Anxiety about the insidious influence of celebrity is hardly new. Forty years ago, in The Image, the American historian Daniel J Boorstin argued that celebrities-creations of the PR industry-had replaced men and women of real achievement. He warned that we were losing the ability to distinguish between "reality" and star-studded "pseudo events."
By the 1970s stars had become so accessible that Warhol could make his famous prophecy about 15-minute fame. But for many writers and commentators the democratisation of fame had a dark side. It was driving the common man crazy. They saw new forms of star-fixated life crawling into the headlines: stalkers of soap stars, Michael Jackson fanatics, Elvis worshippers. We got the murder of Lennon and the shooting of Reagan. The innocence of old world fandom, they said, had turned into a deadly fanaticism.
Ordinary people, it seemed, were no longer content to sit on the outside with their faces pressed against the glass, watching the famous inside have all the fun. They wanted in. Naturally those on the inside were not happy about the common man's attempts to join the aristocracy of celebrity.
This is the anxiety of Martin Scorsese's The King of Comedy (1982) and Gus Van Sant's To Die For (1995). Both films featured pathetic characters who would do anything to become famous. Rupert Pupkin (Robert De Niro) kidnaps a talk show host while wannabe television presenter Suzanne Stone (Nicole Kidman) will murder to help her career.

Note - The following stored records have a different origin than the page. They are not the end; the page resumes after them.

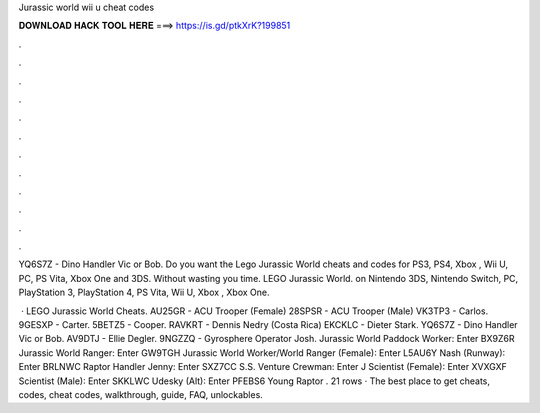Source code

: Jurassic world wii u cheat codes



𝐃𝐎𝐖𝐍𝐋𝐎𝐀𝐃 𝐇𝐀𝐂𝐊 𝐓𝐎𝐎𝐋 𝐇𝐄𝐑𝐄 ===> https://is.gd/ptkXrK?199851



.



.



.



.



.



.



.



.



.



.



.



.

YQ6S7Z - Dino Handler Vic or Bob. Do you want the Lego Jurassic World cheats and codes for PS3, PS4, Xbox , Wii U, PC, PS Vita, Xbox One and 3DS. Without wasting you time. LEGO Jurassic World. on Nintendo 3DS, Nintendo Switch, PC, PlayStation 3, PlayStation 4, PS Vita, Wii U, Xbox , Xbox One.

 · LEGO Jurassic World Cheats. AU25GR - ACU Trooper (Female) 28SPSR - ACU Trooper (Male) VK3TP3 - Carlos. 9GESXP - Carter. 5BETZ5 - Cooper. RAVKRT - Dennis Nedry (Costa Rica) EKCKLC - Dieter Stark. YQ6S7Z - Dino Handler Vic or Bob. AV9DTJ - Ellie Degler. 9NGZZQ - Gyrosphere Operator Josh. Jurassic World Paddock Worker: Enter BX9Z6R Jurassic World Ranger: Enter GW9TGH Jurassic World Worker/World Ranger (Female): Enter L5AU6Y Nash (Runway): Enter BRLNWC Raptor Handler Jenny: Enter SXZ7CC S.S. Venture Crewman: Enter J Scientist (Female): Enter XVXGXF Scientist (Male): Enter SKKLWC Udesky (Alt): Enter PFEBS6 Young Raptor . 21 rows · The best place to get cheats, codes, cheat codes, walkthrough, guide, FAQ, unlockables.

At least Pupkin and Stone thought they had talent and a legitimate claim to fame. With the rise of reality television in the late 1990s it was no longer necessary to pretend to be an actor or a singer. Ordinary people could become famous just for being ordinary. Ed TV, The Truman Show and Woody Allen's Celebrity were about the horrors of this new talentless celebrity.
Warhol's future had arrived and Britain's cultural elite were horrified. "Here are people becoming famous for videotaping their clich?d thoughts, for flashing their breasts," wrote Salman Rushdie of Big Brother. Martin Amis in the War Against Clich? writes about becoming famous "by abasing yourself on some television nerdathon."
The old celebrity class resented the erosion of the distinction between deserving and undeserving celebrity. And this led to what I call the apocalyptic view of celebrity, the idea that celebrity culture has broken the bonds of society and changed the kind of people we are. Central to the apocalypse is a postmodern version of the end of history: celebrity has triumphed over all other ideologies. "It is," writes Bryan Appleyard, "the ideology of our time."
According to Ziauddin Sardar celebrities "perform the roles that were once carried out by religion or ideology... we have swapped kinship ties for imaginary relationships." For Appleyard we live in a world in which fame alone is of "value and dignity counts for nothing." But when they talk about "we" they don't mean people like themselves. They mean the masses.
Of course people are interested in the doings and sayings of celebrities. But anyone who thinks that a fascination with the famous belongs to readers of Hello! have never been at a drinks party and seen how people react when Salman Rushdie enters the room.
Yes, people enjoy reading all kinds of tittle-tattle, and there is more celebrity media than ever before. This is undeniable. But the apocalyptic view claims that people live such impoverished lives that without celebrity culture they would have nothing to talk or think or even dream about. In the real world people care about thousands of things that have nothing to do with celebrity. Sardar's claim that "nothing moves in our universe without the imprint of celebrity" is idiotic.
For most people celebrity culture is escapist fun. You tune in to celebrity soap operas-Robbie and Geri or Posh and Becks-and you tune out and get on with life. The cultural elite has always despised the pleasures of the common man-once it was pulp fiction, Hollywood, pop music, television; now it's celebrity. Particularly offensive is the idea that we care more about the famous than family, friends or fellow citizens. But look at the outpouring of grief and solidarity in the west that followed the terror attacks. Were these the reactions of a people who cared for nothing but celebrity?
If the apocalyptic view was correct there would have been a period of emotional confusion as the masses groped around searching for the humane values and sentiments they supposedly no longer possessed. Clearly, that did not happen. Celebrity culture is not dead, but it is time to kill off the silly idea that we care for nothing else.